• Task directions:
Skipping each picture, output the entries exactly as they stand below.

• Entries supplied:
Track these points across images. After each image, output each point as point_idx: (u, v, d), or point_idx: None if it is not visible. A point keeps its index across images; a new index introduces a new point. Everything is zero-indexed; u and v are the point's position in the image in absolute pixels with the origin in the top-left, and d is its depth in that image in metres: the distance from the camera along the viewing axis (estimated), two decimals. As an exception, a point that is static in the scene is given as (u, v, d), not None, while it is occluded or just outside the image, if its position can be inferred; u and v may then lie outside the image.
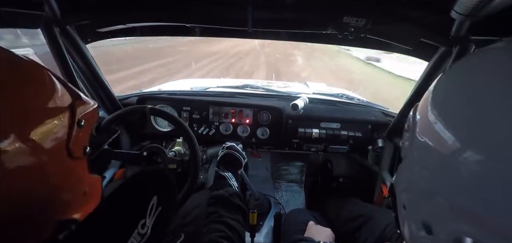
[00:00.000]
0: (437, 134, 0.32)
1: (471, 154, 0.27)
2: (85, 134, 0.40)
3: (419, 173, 0.36)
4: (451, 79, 0.38)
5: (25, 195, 0.29)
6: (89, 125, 0.41)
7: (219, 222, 0.64)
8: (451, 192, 0.29)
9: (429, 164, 0.34)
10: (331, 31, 0.80)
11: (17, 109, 0.29)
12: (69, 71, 0.88)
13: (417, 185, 0.36)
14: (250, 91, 1.38)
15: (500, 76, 0.29)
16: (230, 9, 0.80)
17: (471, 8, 0.55)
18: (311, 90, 1.63)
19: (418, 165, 0.37)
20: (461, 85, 0.34)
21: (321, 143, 1.23)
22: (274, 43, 13.64)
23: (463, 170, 0.27)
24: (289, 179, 1.60)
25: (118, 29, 0.95)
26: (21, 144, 0.28)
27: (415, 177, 0.37)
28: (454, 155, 0.29)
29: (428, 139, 0.34)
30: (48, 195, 0.32)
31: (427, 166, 0.34)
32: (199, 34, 0.99)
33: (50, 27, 0.78)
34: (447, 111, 0.33)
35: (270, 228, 1.25)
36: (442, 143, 0.31)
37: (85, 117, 0.39)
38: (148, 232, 0.34)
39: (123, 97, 1.25)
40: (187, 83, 1.74)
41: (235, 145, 0.91)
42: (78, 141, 0.37)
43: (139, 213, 0.33)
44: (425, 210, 0.34)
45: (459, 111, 0.31)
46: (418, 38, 0.78)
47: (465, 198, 0.27)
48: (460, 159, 0.28)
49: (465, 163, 0.27)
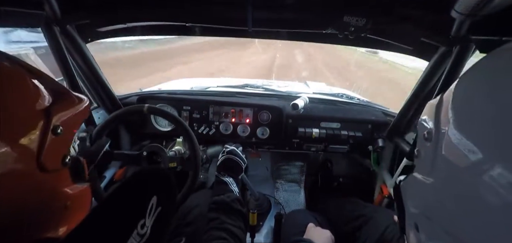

• Solution for this exercise:
Track these points across images. After each image, output each point as point_idx: (u, v, d), or point_idx: None if it is not visible. A point keeps its index across images; a new index introduces a new point. Everything is zero-indexed; u and v are the point's position in the image in absolute pixels with the origin in the top-left, and d is its depth in that image in metres: the distance from the camera along the viewing axis (estimated), two decimals. As an exception, a point that is static in the scene is given as (u, v, d), not None, while it is occluded or just outside the image, if its position can be inferred; u and v may then lie outside the image.
[00:00.000]
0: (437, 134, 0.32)
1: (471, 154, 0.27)
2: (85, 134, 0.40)
3: (419, 173, 0.36)
4: (451, 79, 0.38)
5: (25, 195, 0.29)
6: (89, 125, 0.41)
7: (219, 222, 0.64)
8: (451, 192, 0.29)
9: (429, 164, 0.34)
10: (331, 31, 0.80)
11: (17, 109, 0.29)
12: (69, 71, 0.88)
13: (417, 185, 0.36)
14: (250, 91, 1.38)
15: (500, 76, 0.29)
16: (230, 9, 0.80)
17: (471, 8, 0.55)
18: (311, 90, 1.63)
19: (418, 165, 0.37)
20: (461, 85, 0.34)
21: (321, 143, 1.23)
22: (274, 43, 13.64)
23: (463, 170, 0.27)
24: (289, 179, 1.60)
25: (118, 29, 0.95)
26: (21, 144, 0.28)
27: (415, 177, 0.37)
28: (454, 155, 0.29)
29: (428, 139, 0.34)
30: (48, 195, 0.32)
31: (427, 166, 0.34)
32: (199, 34, 0.99)
33: (50, 27, 0.78)
34: (447, 111, 0.33)
35: (270, 228, 1.25)
36: (442, 143, 0.31)
37: (85, 117, 0.39)
38: (148, 232, 0.34)
39: (123, 97, 1.25)
40: (187, 83, 1.74)
41: (235, 145, 0.91)
42: (78, 141, 0.37)
43: (139, 213, 0.33)
44: (425, 210, 0.34)
45: (459, 111, 0.31)
46: (418, 38, 0.78)
47: (465, 198, 0.27)
48: (460, 159, 0.28)
49: (465, 163, 0.27)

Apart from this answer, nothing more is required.